O Reino Unido quer negociar com a União Europeia (UE) um acordo comercial semelhante ao do Canadá, sem um alinhamento próximo com o mercado único europeu, vai dizer esta segunda-feira o primeiro-ministro britânico, Boris Johnson.
“Dizem-nos muitas vezes que devemos escolher entre o acesso total ao mercado da UE, aceitando ao mesmo tempo as suas regras e tribunais à semelhança da Noruega, ou um acordo de livre comércio ambicioso, que abre mercados e evita toda a panóplia de regulamentação da UE, a exemplo do Canadá”, dirá o governante, segundo excertos divulgados antecipadamente.
“Fizemos a nossa escolha: queremos um acordo de comércio livre, semelhante ao do Canadá, mas no caso muito improvável de não termos sucesso, o nosso comércio vai ter de se basear no nosso acordo de saída existente com a UE”, vai enfatizar Boris Johnson.
O discurso, em Londres, apenas três dias depois da saída formal do Reino Unido da UE, pretende definir o rumo do governo britânico para as negociações pós-Brexit. Na audiência vão estar dirigentes de empresas nacionais e internacionais de vários setores, especialistas e embaixadores estrangeiros no Reino Unido.
Até ao final de 2020, o Reino Unido beneficia de um período de transição em que continua a ter de respeitar a liberdade de circulação de pessoas e o Tribunal Europeu de Justiça para poder beneficiar do acesso ao mercado único.
Os dirigentes europeus têm deixado claro que, para ter uma relação económica que inclua capitais, bens e serviços sem quotas nem taxas aduaneiras, o Reino Unido precisa de estar alinhado com as leis europeias ambientais, laborais, fiscais e sobre ajudas estatais.
“Não há necessidade de um acordo de comércio livre que envolva a aceitação das regras da UE em matéria de política de concorrência, subsídios, proteção social, meio ambiente ou algo semelhante, senão a UE deveria ser obrigada a aceitar as regras do Reino Unido”, argumentará Boris Johnson.

■ A tarefa ■
Responda com base no excerto sobre o acordo comercial pós-Brexit.
1. Em que cidade vai Boris Johnson fazer o discurso?
2. Até quando dura o período de transição do Reino Unido?
3. Que país serve de exemplo para o acesso total ao mercado da UE com aceitação das suas regras e tribunais?

Entradas guardadas
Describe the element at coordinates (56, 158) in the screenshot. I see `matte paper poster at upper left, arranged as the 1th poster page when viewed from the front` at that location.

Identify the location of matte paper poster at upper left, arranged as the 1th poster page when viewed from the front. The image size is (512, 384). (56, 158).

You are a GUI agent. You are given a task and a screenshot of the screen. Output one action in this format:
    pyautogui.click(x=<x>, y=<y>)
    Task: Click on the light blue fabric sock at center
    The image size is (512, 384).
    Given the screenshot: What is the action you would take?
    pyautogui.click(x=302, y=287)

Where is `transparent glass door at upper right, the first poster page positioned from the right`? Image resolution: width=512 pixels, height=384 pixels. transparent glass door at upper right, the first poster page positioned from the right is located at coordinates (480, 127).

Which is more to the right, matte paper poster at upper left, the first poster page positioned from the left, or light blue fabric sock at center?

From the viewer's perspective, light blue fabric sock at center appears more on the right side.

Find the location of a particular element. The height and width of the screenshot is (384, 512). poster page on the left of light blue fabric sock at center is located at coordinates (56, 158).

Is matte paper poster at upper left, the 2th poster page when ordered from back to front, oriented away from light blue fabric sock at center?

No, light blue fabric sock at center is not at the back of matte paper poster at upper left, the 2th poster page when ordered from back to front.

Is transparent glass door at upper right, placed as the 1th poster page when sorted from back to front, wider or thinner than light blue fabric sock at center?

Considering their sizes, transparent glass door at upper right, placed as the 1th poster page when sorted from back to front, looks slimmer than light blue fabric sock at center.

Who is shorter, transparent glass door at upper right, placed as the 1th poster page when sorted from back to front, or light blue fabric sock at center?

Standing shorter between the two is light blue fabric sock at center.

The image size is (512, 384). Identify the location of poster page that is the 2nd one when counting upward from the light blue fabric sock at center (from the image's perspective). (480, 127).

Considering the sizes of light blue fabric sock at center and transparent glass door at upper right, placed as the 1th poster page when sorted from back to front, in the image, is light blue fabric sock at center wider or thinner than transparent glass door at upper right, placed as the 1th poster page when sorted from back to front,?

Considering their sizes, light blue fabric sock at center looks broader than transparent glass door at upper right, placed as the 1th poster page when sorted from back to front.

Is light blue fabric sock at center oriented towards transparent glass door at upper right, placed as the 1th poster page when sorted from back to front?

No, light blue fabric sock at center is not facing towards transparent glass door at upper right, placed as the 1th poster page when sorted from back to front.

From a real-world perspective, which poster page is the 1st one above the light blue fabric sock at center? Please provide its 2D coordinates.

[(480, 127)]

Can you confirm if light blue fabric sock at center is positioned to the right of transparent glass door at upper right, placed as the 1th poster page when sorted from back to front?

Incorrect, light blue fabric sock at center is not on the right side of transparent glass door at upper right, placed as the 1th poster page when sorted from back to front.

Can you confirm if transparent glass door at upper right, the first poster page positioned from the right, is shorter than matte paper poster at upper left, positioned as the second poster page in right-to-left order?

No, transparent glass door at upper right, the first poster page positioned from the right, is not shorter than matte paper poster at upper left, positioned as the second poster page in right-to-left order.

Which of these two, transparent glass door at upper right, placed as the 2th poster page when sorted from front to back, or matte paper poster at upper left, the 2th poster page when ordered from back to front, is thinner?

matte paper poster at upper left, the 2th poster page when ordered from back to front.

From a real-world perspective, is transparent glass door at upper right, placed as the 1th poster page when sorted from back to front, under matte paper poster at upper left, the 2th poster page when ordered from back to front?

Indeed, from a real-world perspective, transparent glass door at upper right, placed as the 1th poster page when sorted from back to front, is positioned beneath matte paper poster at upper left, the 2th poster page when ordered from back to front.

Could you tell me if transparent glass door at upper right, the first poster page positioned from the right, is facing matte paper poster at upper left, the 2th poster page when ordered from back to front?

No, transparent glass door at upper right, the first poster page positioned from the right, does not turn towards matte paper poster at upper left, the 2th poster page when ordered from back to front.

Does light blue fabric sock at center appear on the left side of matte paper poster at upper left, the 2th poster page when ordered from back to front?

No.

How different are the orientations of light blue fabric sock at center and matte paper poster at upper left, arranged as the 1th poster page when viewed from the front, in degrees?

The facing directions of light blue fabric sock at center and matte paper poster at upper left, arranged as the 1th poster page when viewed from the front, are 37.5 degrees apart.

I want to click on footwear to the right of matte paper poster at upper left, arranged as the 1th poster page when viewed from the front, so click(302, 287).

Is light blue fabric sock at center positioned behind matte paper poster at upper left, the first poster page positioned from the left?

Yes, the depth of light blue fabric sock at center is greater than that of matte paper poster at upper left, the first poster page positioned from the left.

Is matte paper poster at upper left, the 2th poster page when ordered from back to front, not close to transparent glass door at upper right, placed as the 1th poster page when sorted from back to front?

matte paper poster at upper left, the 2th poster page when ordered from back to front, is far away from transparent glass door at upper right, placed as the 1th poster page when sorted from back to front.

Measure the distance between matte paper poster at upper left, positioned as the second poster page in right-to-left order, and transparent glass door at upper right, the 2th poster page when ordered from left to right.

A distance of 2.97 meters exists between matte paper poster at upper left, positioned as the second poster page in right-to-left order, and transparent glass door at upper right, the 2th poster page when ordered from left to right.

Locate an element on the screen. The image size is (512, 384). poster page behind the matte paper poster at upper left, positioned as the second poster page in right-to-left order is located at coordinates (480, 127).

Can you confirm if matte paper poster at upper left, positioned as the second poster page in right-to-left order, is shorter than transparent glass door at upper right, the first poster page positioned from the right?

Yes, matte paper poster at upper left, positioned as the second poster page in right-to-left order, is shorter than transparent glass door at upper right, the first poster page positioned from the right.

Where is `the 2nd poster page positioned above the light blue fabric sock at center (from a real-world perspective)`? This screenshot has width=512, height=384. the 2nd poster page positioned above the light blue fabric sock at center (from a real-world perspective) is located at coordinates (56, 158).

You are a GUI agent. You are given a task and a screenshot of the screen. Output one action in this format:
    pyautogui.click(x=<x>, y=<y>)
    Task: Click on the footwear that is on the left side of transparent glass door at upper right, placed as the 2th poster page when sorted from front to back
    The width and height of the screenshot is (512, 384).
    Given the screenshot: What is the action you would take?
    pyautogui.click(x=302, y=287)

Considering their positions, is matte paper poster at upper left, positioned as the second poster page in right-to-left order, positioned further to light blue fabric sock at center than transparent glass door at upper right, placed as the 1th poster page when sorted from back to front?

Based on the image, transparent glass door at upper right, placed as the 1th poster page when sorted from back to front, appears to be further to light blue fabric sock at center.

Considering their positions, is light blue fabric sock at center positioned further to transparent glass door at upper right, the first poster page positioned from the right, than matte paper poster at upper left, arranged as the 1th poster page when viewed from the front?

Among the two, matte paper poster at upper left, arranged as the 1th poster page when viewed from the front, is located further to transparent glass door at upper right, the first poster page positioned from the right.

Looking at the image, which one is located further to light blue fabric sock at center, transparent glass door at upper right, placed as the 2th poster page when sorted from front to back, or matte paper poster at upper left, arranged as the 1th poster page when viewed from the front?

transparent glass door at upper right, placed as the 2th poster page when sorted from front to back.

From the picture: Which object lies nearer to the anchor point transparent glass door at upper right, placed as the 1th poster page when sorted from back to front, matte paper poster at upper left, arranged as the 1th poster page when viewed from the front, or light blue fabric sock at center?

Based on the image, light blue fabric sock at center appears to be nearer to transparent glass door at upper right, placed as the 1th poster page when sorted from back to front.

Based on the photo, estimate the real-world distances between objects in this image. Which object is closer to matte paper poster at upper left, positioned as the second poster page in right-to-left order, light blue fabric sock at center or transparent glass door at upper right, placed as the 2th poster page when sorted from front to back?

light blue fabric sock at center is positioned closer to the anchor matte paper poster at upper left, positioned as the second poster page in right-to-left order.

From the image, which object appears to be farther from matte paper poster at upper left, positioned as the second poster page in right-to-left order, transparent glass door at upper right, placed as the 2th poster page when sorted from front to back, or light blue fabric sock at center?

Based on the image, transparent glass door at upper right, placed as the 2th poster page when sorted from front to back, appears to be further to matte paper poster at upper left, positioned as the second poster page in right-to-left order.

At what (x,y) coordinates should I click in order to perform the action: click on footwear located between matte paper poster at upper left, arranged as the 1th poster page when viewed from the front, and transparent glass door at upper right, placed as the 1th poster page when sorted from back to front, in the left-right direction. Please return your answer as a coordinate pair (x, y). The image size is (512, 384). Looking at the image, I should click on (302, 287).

■ Resposta do exercício ■
1. O discurso vai ser feito em Londres.
2. O período de transição dura até ao final de 2020.
3. Esse país é a Noruega.